As street racing was illegal, it went without saying that those who engaged in it did so under the cover of night on some road where there was no traffic or people. However, no matter how the guys went mum about where it was going to be held and at what time, there was really nothing they could do if someone saw them by chance, and called the cops to report them; a truck driver did that, and bragged about it on his radio.
Before Jerry’s Probe and Shane’s Blackbird could cross the finish line, the former, who was on the left lane, was stopped by the police as he was coming straight towards them while Shane put on the brakes, backed up, and slowly made his exit on the right, away from the main road, not stopping until he reached his open trailer, loaded the car, and drove away. Usually, in a street race, someone was on the lookout for cops and would signal the drivers if he saw one or heard the police siren by waving a flashlight, so the race could be aborted and they could escape. That night, however, it seemed that Jerry didn’t notice the warning while Shane did and evaded being caught by the authorities. Jerry was arrested, and his car was towed and impounded.
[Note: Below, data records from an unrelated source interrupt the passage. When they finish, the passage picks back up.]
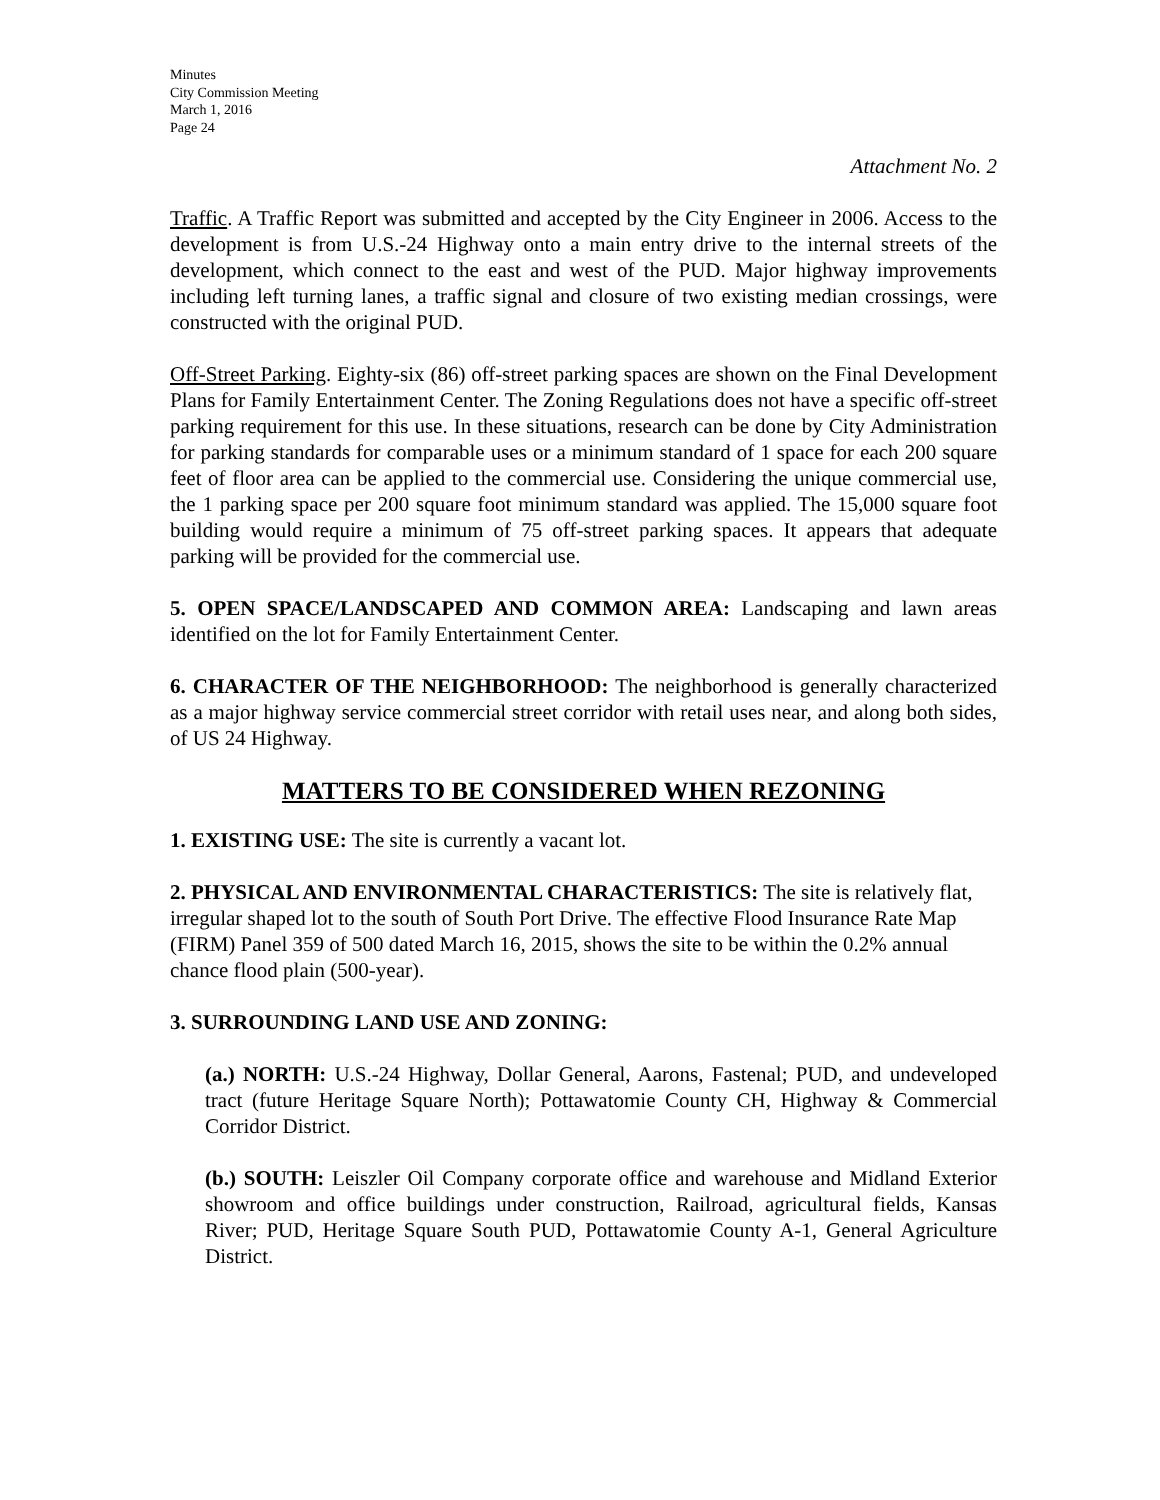Minutes
City Commission Meeting
March 1, 2016
Page 24
Attachment No. 2
Traffic. A Traffic Report was submitted and accepted by the City Engineer in 2006. Access to the development is from U.S.-24 Highway onto a main entry drive to the internal streets of the development, which connect to the east and west of the PUD. Major highway improvements including left turning lanes, a traffic signal and closure of two existing median crossings, were constructed with the original PUD.
Off-Street Parking. Eighty-six (86) off-street parking spaces are shown on the Final Development Plans for Family Entertainment Center. The Zoning Regulations does not have a specific off-street parking requirement for this use. In these situations, research can be done by City Administration for parking standards for comparable uses or a minimum standard of 1 space for each 200 square feet of floor area can be applied to the commercial use. Considering the unique commercial use, the 1 parking space per 200 square foot minimum standard was applied. The 15,000 square foot building would require a minimum of 75 off-street parking spaces. It appears that adequate parking will be provided for the commercial use.
5. OPEN SPACE/LANDSCAPED AND COMMON AREA: Landscaping and lawn areas identified on the lot for Family Entertainment Center.
6. CHARACTER OF THE NEIGHBORHOOD: The neighborhood is generally characterized as a major highway service commercial street corridor with retail uses near, and along both sides, of US 24 Highway.
MATTERS TO BE CONSIDERED WHEN REZONING
1. EXISTING USE: The site is currently a vacant lot.
2. PHYSICAL AND ENVIRONMENTAL CHARACTERISTICS: The site is relatively flat, irregular shaped lot to the south of South Port Drive. The effective Flood Insurance Rate Map (FIRM) Panel 359 of 500 dated March 16, 2015, shows the site to be within the 0.2% annual chance flood plain (500-year).
3. SURROUNDING LAND USE AND ZONING:
(a.) NORTH: U.S.-24 Highway, Dollar General, Aarons, Fastenal; PUD, and undeveloped tract (future Heritage Square North); Pottawatomie County CH, Highway & Commercial Corridor District.
(b.) SOUTH: Leiszler Oil Company corporate office and warehouse and Midland Exterior showroom and office buildings under construction, Railroad, agricultural fields, Kansas River; PUD, Heritage Square South PUD, Pottawatomie County A-1, General Agriculture District.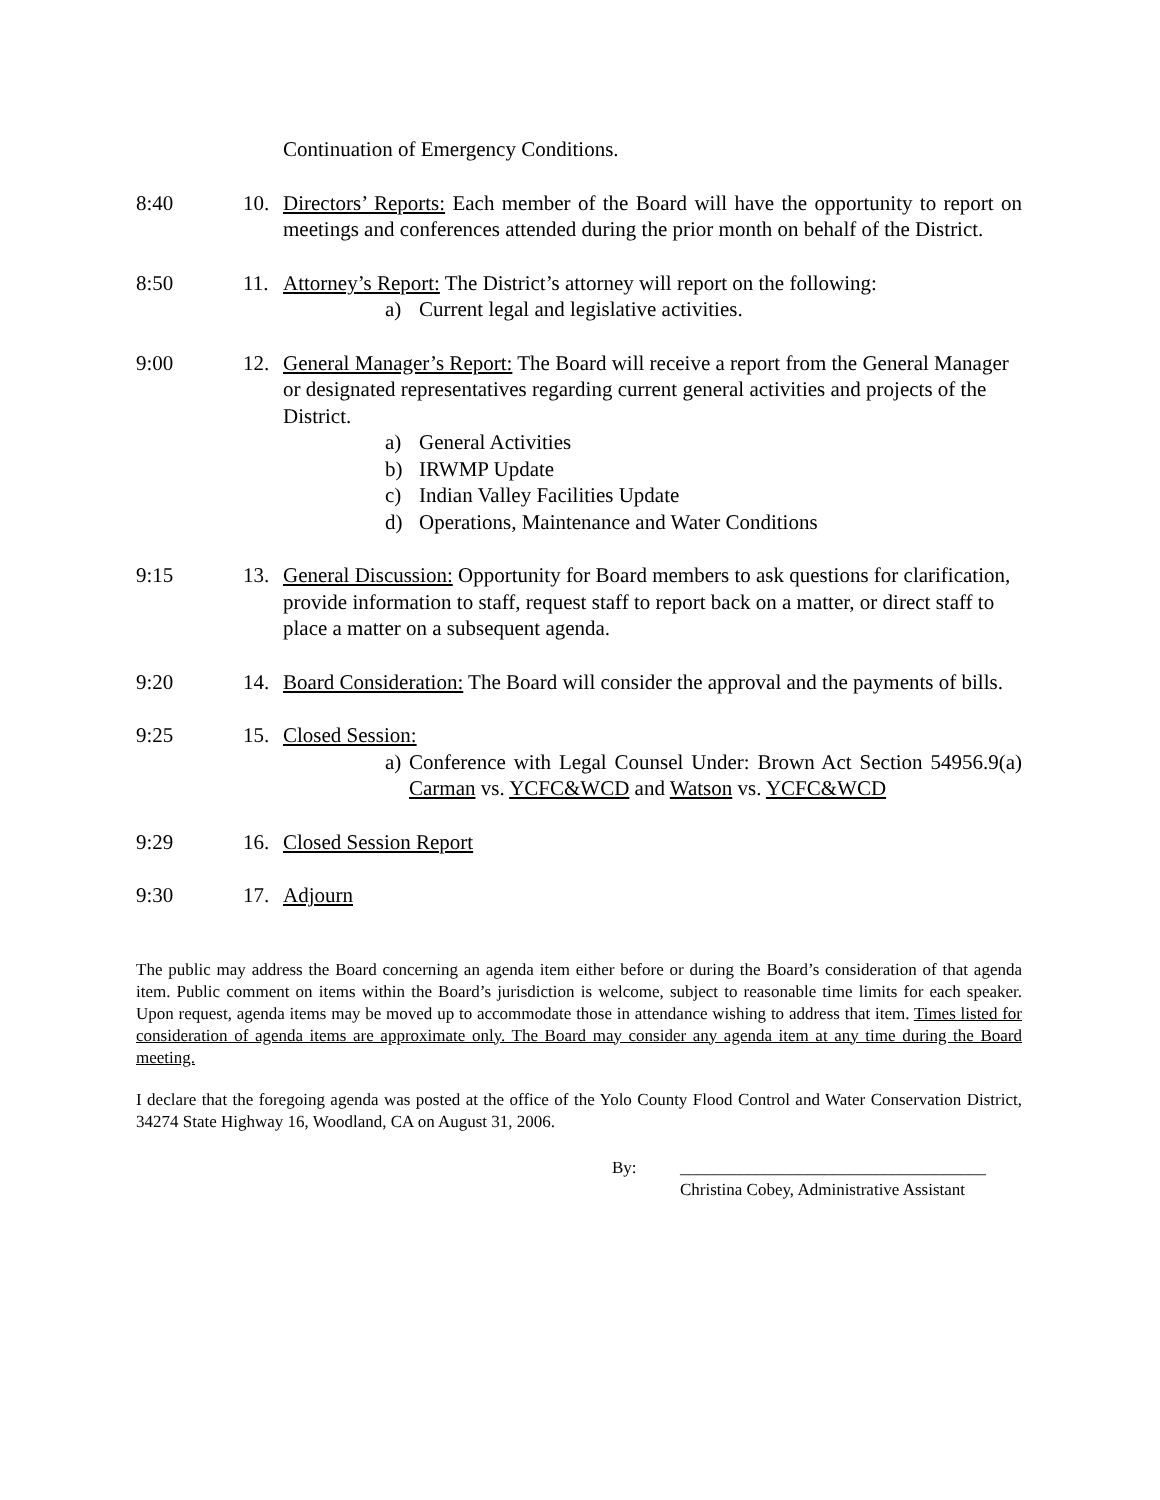Continuation of Emergency Conditions.
8:40 10. Directors’ Reports: Each member of the Board will have the opportunity to report on meetings and conferences attended during the prior month on behalf of the District.
8:50 11. Attorney’s Report: The District’s attorney will report on the following:
a) Current legal and legislative activities.
9:00 12. General Manager’s Report: The Board will receive a report from the General Manager or designated representatives regarding current general activities and projects of the District.
a) General Activities
b) IRWMP Update
c) Indian Valley Facilities Update
d) Operations, Maintenance and Water Conditions
9:15 13. General Discussion: Opportunity for Board members to ask questions for clarification, provide information to staff, request staff to report back on a matter, or direct staff to place a matter on a subsequent agenda.
9:20 14. Board Consideration: The Board will consider the approval and the payments of bills.
9:25 15. Closed Session:
a) Conference with Legal Counsel Under: Brown Act Section 54956.9(a) Carman vs. YCFC&WCD and Watson vs. YCFC&WCD
9:29 16. Closed Session Report
9:30 17. Adjourn
The public may address the Board concerning an agenda item either before or during the Board’s consideration of that agenda item. Public comment on items within the Board’s jurisdiction is welcome, subject to reasonable time limits for each speaker. Upon request, agenda items may be moved up to accommodate those in attendance wishing to address that item. Times listed for consideration of agenda items are approximate only. The Board may consider any agenda item at any time during the Board meeting.
I declare that the foregoing agenda was posted at the office of the Yolo County Flood Control and Water Conservation District, 34274 State Highway 16, Woodland, CA on August 31, 2006.
By: ____________________________________
Christina Cobey, Administrative Assistant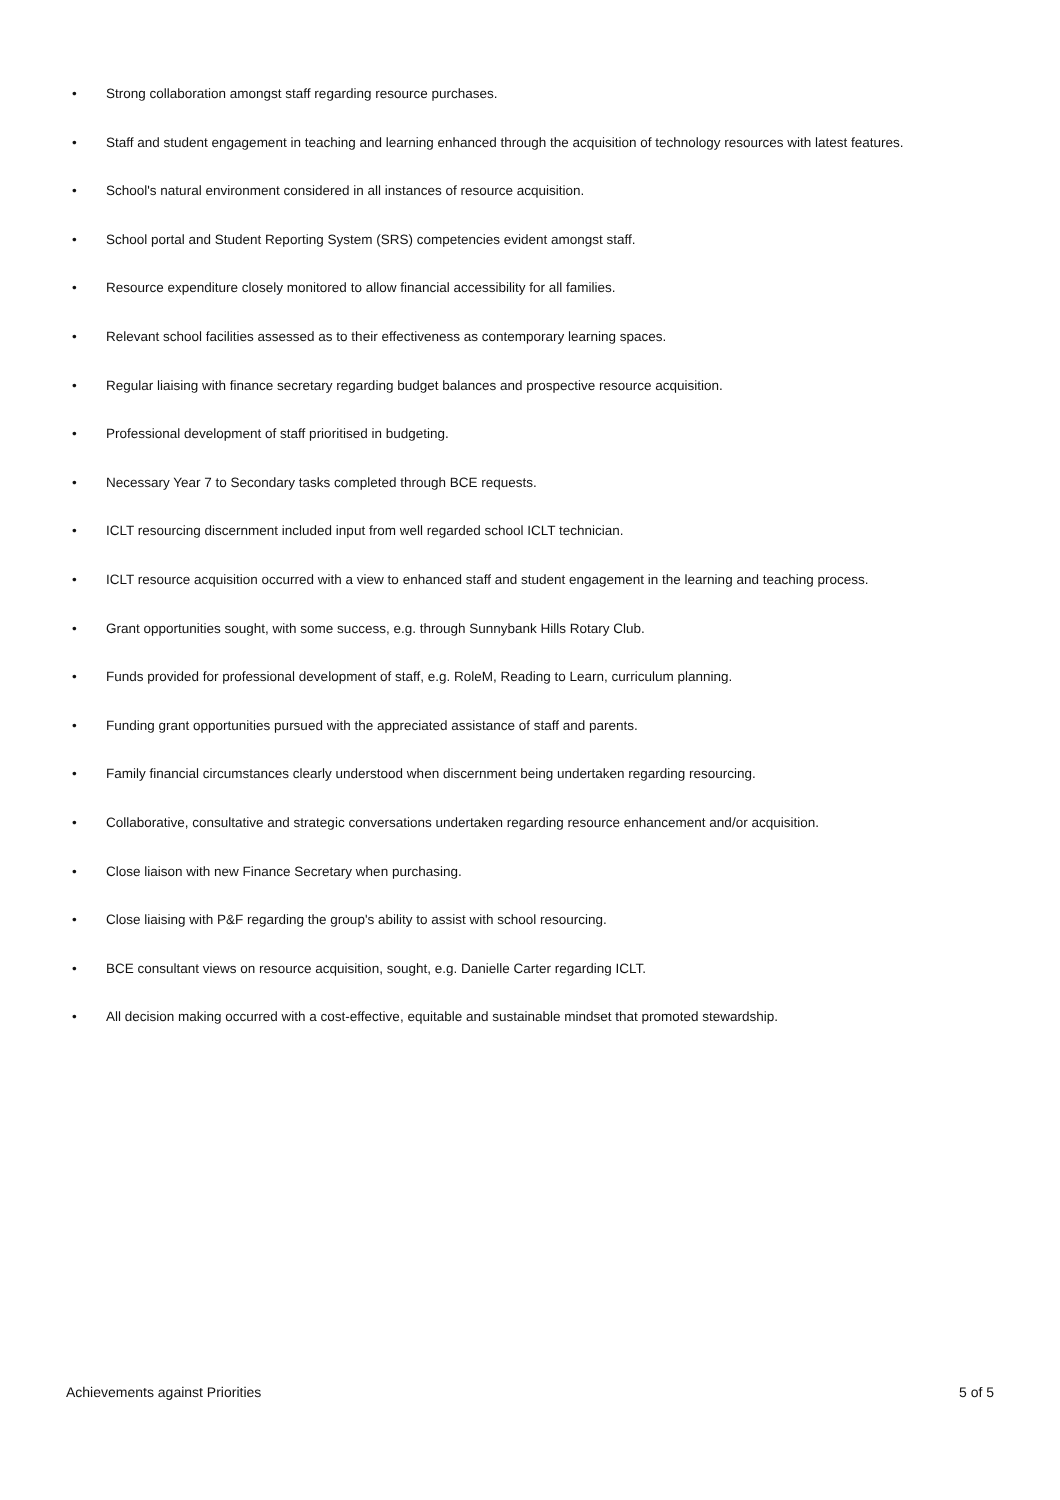• Strong collaboration amongst staff regarding resource purchases.
• Staff and student engagement in teaching and learning enhanced through the acquisition of technology resources with latest features.
• School's natural environment considered in all instances of resource acquisition.
• School portal and Student Reporting System (SRS) competencies evident amongst staff.
• Resource expenditure closely monitored to allow financial accessibility for all families.
• Relevant school facilities assessed as to their effectiveness as contemporary learning spaces.
• Regular liaising with finance secretary regarding budget balances and prospective resource acquisition.
• Professional development of staff prioritised in budgeting.
• Necessary Year 7 to Secondary tasks completed through BCE requests.
• ICLT resourcing discernment included input from well regarded school ICLT technician.
• ICLT resource acquisition occurred with a view to enhanced staff and student engagement in the learning and teaching process.
• Grant opportunities sought, with some success, e.g. through Sunnybank Hills Rotary Club.
• Funds provided for professional development of staff, e.g. RoleM, Reading to Learn, curriculum planning.
• Funding grant opportunities pursued with the appreciated assistance of staff and parents.
• Family financial circumstances clearly understood when discernment being undertaken regarding resourcing.
• Collaborative, consultative and strategic conversations undertaken regarding resource enhancement and/or acquisition.
• Close liaison with new Finance Secretary when purchasing.
• Close liaising with P&F regarding the group's ability to assist with school resourcing.
• BCE consultant views on resource acquisition, sought, e.g. Danielle Carter regarding ICLT.
• All decision making occurred with a cost-effective, equitable and sustainable mindset that promoted stewardship.
Achievements against Priorities 5 of 5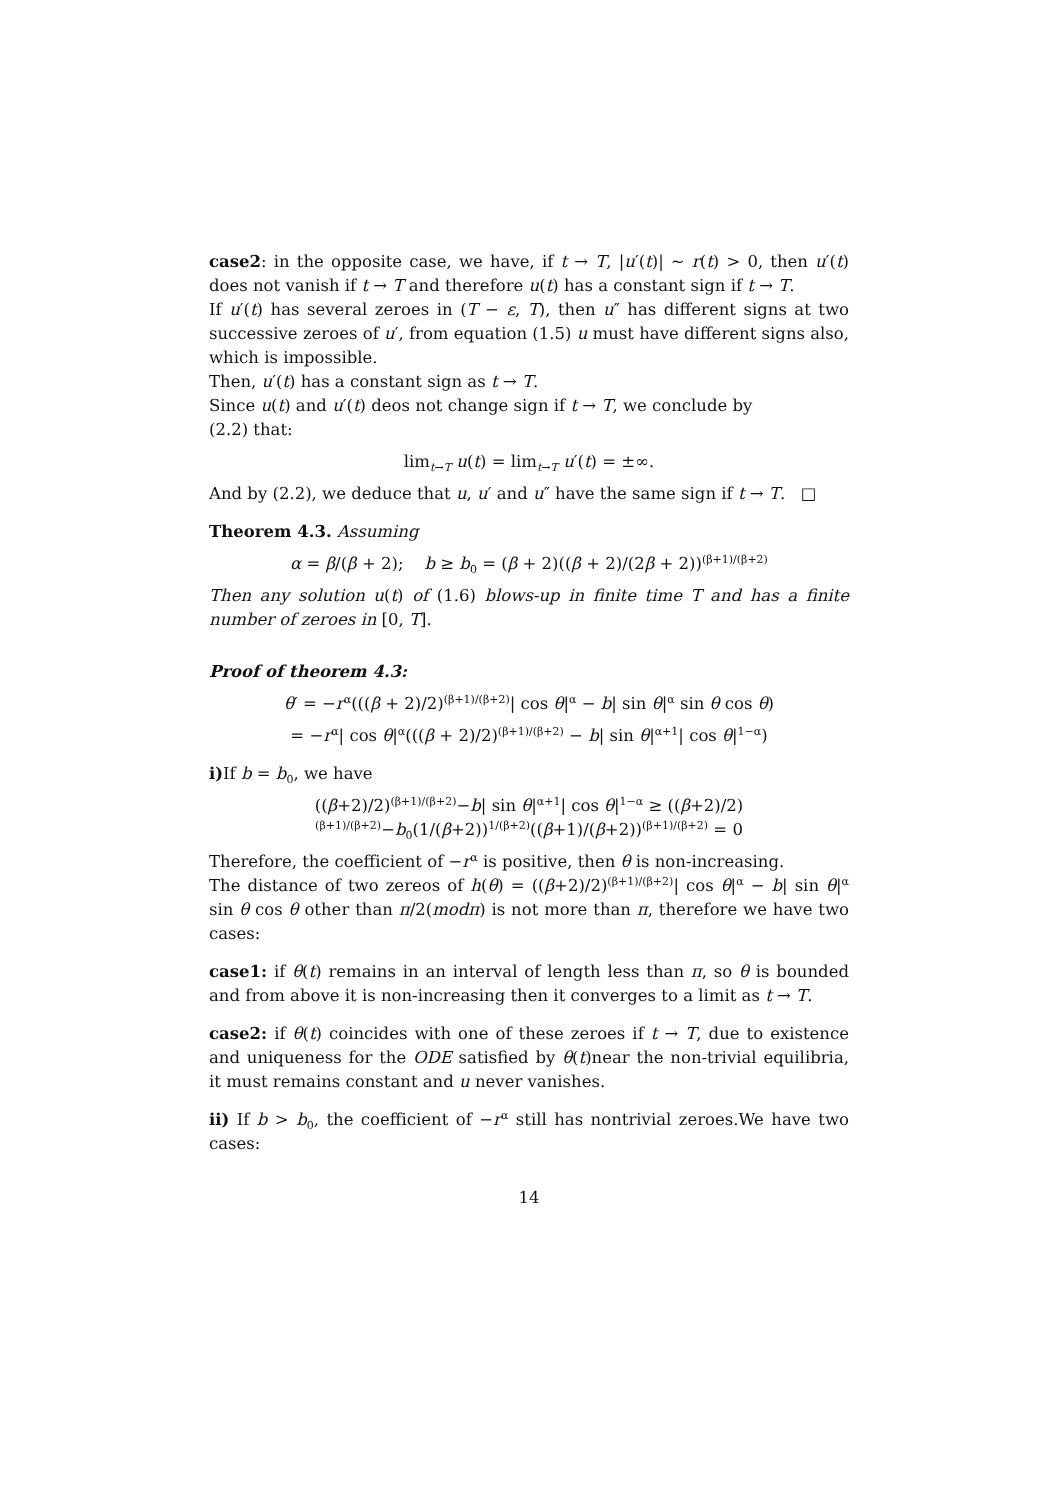case2: in the opposite case, we have, if t → T, |u′(t)| ∼ r(t) > 0, then u′(t) does not vanish if t → T and therefore u(t) has a constant sign if t → T.
If u′(t) has several zeroes in (T − ε, T), then u″ has different signs at two successive zeroes of u′, from equation (1.5) u must have different signs also, which is impossible.
Then, u′(t) has a constant sign as t → T.
Since u(t) and u′(t) deos not change sign if t → T, we conclude by
(2.2) that:
lim<sub>t→T</sub> u(t) = lim<sub>t→T</sub> u′(t) = ±∞.
And by (2.2), we deduce that u, u′ and u″ have the same sign if t → T. □
Theorem 4.3. Assuming
α = β/(β + 2); b ≥ b<sub>0</sub> = (β + 2)((β + 2)/(2β + 2))<sup>(β+1)/(β+2)</sup>
Then any solution u(t) of (1.6) blows-up in finite time T and has a finite number of zeroes in [0, T].
Proof of theorem 4.3:
θ′ = −r<sup>α</sup>(((β + 2)/2)<sup>(β+1)/(β+2)</sup>| cos θ|<sup>α</sup> − b| sin θ|<sup>α</sup> sin θ cos θ)
= −r<sup>α</sup>| cos θ|<sup>α</sup>(((β + 2)/2)<sup>(β+1)/(β+2)</sup> − b| sin θ|<sup>α+1</sup>| cos θ|<sup>1−α</sup>)
i) If b = b<sub>0</sub>, we have
((β+2)/2)<sup>(β+1)/(β+2)</sup>−b| sin θ|<sup>α+1</sup>| cos θ|<sup>1−α</sup> ≥ ((β+2)/2)<sup>(β+1)/(β+2)</sup>−b<sub>0</sub>(1/(β+2))<sup>1/(β+2)</sup>((β+1)/(β+2))<sup>(β+1)/(β+2)</sup> = 0
Therefore, the coefficient of −r<sup>α</sup> is positive, then θ is non-increasing.
The distance of two zereos of h(θ) = ((β+2)/2)<sup>(β+1)/(β+2)</sup>| cos θ|<sup>α</sup> − b| sin θ|<sup>α</sup> sin θ cos θ other than π/2(modπ) is not more than π, therefore we have two cases:
case1: if θ(t) remains in an interval of length less than π, so θ is bounded and from above it is non-increasing then it converges to a limit as t → T.
case2: if θ(t) coincides with one of these zeroes if t → T, due to existence and uniqueness for the ODE satisfied by θ(t)near the non-trivial equilibria, it must remains constant and u never vanishes.
ii) If b > b<sub>0</sub>, the coefficient of −r<sup>α</sup> still has nontrivial zeroes.We have two cases:
14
There was a big argument afterward with Jerry’s team wanting to claim the prize money for winning the race, while Shane’s team said that the race wasn’t finished because the warning signal was given, and Shane reacted quickly so he could get away. Some jokingly said that the cops didn’t pursue the Vega because it had a passenger in it, referring to Bob, and thought it couldn’t possibly be involved in the race. Eventually, they were able to settle things as there were rules to be followed, and the race was recorded on camera, so they could review what happened to help them decide. The guys from 1320 Video were there to film the cash days’ race upon the invitation of BoostedGT. The video was uploaded online with the faces blurred although names were mentioned.
What happened to Shane?
Many of Shane’s fans are wondering what was keeping Shane busy these days, and if he really quit “Street Outlaws.” Apparently, during a race he had against Jeff Lutz, The Blackbird made a hard right, hit the curb, and rolled numerous times before stopping on the field – he was unharmed, but his Vega was destroyed – he announced that he was done racing after this, saying that he was broke, and his business couldn’t afford to build another car.
Some believed he only said that because he was frustrated with the way things turned out; he had been on the 10th spot for too long, and was desperate to move up on the list, back to the 6th spot held before, or even higher. Others said that Shane had a reality check, and accepted that perhaps he wasn’t cut out for this. This happened in 2019, but the footage was aired in 2021, as they halted production for a year due to the pandemic.
Shane was not that active on social media, and his posts were mostly about cars and his work at their shop. He did post about his old Vega, the red one, in August 2022 and said that it was up and running after 15 years had passed. Fans remained hopeful that he would make a comeback in the near future.